Le bruit de mastication des maisons fragiles broyées approchait à grands pas. Visages pâles, blessures refermées qui s'ouvraient à nouveau, sang qui suintait à travers les bandages. Pourtant, Walm les houspillait, mû par l'urgence, et continuait de les tracter.
« Aaaah ! Ça arrive, ça arrivvvve !!! »
L'un des cavaliers, arrivé le premier au clocher, hurla. Le sens était clair. Les cris et les jurons se répercutèrent en chaîne.
« C'est la limite, montez !!! »
« Attendez, attendez-moiéééé !!! »
« Serrez-vous au fond !!! Gagnez de la hauteur !!! »
On devinait quelque chose qui arrivait par l'entrebâillement de la porte à demi détruite. Au moment où ils mirent le pied dans l'escalier en colimaçon, la boue s'engouffra dans la pièce. La coulée, qui avait dévoré la ville minière, charriait des matériaux de construction tranchants, augmentant encore sa puissance destructrice.
« Chef de la garde... »
« Aa, au secours... »
Des cris montèrent de l'arrière. Une partie des blessés qui ne rentraient pas avaient été répartis dans une autre pièce. Des soldats, incapables de résister à leurs supplications, étaient allés les chercher et s'étaient fait emporter par la boue avec eux.
« Vous, continuez à ramper jusqu'en haut !!! »
Walm déposa ses deux fardeaux sur la marche et rebroussa chemin dans l'escalier en colimaçon, mais le rez-de-chaussée était déjà submergé jusqu'au plafond. D'innombrables chocs désagréables résonnaient. Ce n'était pas de l'eau. Un milieu bourré de débris, équivalent à un mélangeur. Les voix humaines s'étaient déjà tues.
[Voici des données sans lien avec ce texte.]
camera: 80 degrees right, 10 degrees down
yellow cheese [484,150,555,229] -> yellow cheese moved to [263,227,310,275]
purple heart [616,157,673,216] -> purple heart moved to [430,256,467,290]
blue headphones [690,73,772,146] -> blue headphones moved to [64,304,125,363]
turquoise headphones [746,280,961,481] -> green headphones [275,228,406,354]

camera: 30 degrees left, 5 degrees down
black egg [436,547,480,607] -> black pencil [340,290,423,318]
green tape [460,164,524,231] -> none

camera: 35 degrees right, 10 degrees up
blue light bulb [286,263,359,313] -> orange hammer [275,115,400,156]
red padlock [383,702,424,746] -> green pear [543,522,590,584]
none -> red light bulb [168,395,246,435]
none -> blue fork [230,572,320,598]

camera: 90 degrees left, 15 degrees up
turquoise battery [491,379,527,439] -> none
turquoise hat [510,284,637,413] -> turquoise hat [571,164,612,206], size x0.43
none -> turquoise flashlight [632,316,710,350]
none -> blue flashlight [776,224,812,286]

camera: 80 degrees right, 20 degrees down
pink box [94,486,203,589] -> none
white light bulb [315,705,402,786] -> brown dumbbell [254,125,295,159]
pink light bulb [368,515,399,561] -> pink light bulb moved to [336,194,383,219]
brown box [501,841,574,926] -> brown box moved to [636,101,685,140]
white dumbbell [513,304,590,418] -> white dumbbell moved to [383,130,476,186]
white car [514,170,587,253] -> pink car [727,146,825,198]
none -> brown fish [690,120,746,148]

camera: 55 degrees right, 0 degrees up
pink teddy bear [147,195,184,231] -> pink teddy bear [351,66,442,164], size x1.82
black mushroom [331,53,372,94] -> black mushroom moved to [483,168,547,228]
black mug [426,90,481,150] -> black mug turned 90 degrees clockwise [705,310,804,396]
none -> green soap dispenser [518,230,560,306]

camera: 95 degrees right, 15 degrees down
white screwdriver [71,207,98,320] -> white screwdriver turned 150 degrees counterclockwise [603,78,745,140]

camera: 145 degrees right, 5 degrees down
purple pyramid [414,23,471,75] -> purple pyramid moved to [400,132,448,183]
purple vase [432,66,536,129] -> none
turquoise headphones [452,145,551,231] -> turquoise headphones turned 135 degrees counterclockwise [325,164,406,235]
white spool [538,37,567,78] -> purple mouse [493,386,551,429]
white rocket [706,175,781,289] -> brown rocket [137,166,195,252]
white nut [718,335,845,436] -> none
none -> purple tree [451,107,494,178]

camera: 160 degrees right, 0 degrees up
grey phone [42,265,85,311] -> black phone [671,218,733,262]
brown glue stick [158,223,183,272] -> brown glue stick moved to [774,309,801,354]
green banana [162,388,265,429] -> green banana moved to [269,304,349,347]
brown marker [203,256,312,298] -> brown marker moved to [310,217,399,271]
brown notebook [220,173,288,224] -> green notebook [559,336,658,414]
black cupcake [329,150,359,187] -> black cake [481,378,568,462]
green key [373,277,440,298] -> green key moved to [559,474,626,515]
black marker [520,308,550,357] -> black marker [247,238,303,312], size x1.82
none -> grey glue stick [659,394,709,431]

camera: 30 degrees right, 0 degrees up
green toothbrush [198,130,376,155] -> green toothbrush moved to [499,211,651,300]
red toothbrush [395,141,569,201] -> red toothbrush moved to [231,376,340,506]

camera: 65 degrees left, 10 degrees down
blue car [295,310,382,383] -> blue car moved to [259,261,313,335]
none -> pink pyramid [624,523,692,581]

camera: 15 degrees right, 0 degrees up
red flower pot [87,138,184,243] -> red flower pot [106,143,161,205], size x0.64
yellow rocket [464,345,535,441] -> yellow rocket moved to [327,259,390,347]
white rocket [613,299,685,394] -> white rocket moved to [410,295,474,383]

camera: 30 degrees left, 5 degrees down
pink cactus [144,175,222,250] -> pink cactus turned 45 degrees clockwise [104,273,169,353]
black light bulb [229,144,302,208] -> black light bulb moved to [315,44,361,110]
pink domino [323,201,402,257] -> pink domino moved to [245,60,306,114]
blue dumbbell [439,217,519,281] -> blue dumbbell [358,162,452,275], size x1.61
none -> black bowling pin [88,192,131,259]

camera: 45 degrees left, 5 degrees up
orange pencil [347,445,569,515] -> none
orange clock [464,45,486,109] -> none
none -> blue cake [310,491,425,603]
« Kusu, espèce d'abruti... »
Walm maudit sur ses talons. Un soldat qui a tendu la main aux habitants jusqu'à l'agonie, un chevalier qui les a abandonnés parce qu'il ne pouvait pas les sauver, lequel des deux est l'idiot, il n'y a même pas à réfléchir.
Le niveau montait comme pour réclamer de nouvelles victimes. Walm ramassa ceux qui rampaient et courut jusqu'au sommet. Ceux qui s'étaient entassés dans le clocher se serraient sans la moindre marge. Sans endroit où aller, des mineurs s'agrippaient même aux piliers, les épaules heurtant maladroitement la cloche. Elle sonna le glas de la ville minière.
« La ville... elle s'enfonce. »
« Haha... c'est foutu. Ça y est. »
Un mineur, l'air résigné, rit comme si cela ne le concernait pas. Personne ne le réprimanda. Mélangées aux vibrations de la cloche, des sanglots étouffés se glissaient. La ville minière s'enfonçait dans la coulée de boue, sans la moindre résistance. Simplement, vers un fond sombre et profond.